The battery storage system, built by Tesla (Palo Alto, CA), was the subject of much news coverage earlier this year when Tesla CEO Elon Musk promised that the company could provide a battery back-up for South Australia’s troubled renewable electricity grid within 100 days. If the company failed to achieve this goal, said Musk at the time, it would construct the battery for free.
Consisting of Tesla power packs, the 100-megawatt battery facility has now reportedly been fully installed on a site near a wind farm north of Adelaide, Australia – ahead of the company’s self-imposed deadline of December 1. According to the South Australia state government, testing will begin within days to ensure it meets the required regulatory standards of the energy operator.

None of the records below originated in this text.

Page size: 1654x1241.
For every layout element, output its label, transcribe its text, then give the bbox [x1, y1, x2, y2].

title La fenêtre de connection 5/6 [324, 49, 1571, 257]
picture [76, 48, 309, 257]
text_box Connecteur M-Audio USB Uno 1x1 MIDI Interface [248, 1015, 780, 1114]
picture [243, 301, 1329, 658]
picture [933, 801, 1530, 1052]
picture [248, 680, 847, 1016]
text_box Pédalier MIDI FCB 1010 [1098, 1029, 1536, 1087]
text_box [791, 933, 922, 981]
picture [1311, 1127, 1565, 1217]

In response, Musk said in a tweet, “Congratulations to the Tesla crew and South Australian authorities who worked so hard to get this manufactured and installed in record time.”
Once operating and fully charged, the system is expected to provide enough power for more than 30,000 homes for one hour. or 8,000 homes for 24 hours. The project is part of a AU$550 million plan by the Australian state to guarantee energy supply following a much-publicized statewide blackout last year, which left 1.7 million residents without electricity.
“The world’s largest lithium ion battery will be an important part of our energy mix,” says South Australia’s Premier Jay Weatherill. “It sends the clearest message that South Australia will be a leader in renewable energy with battery storage.”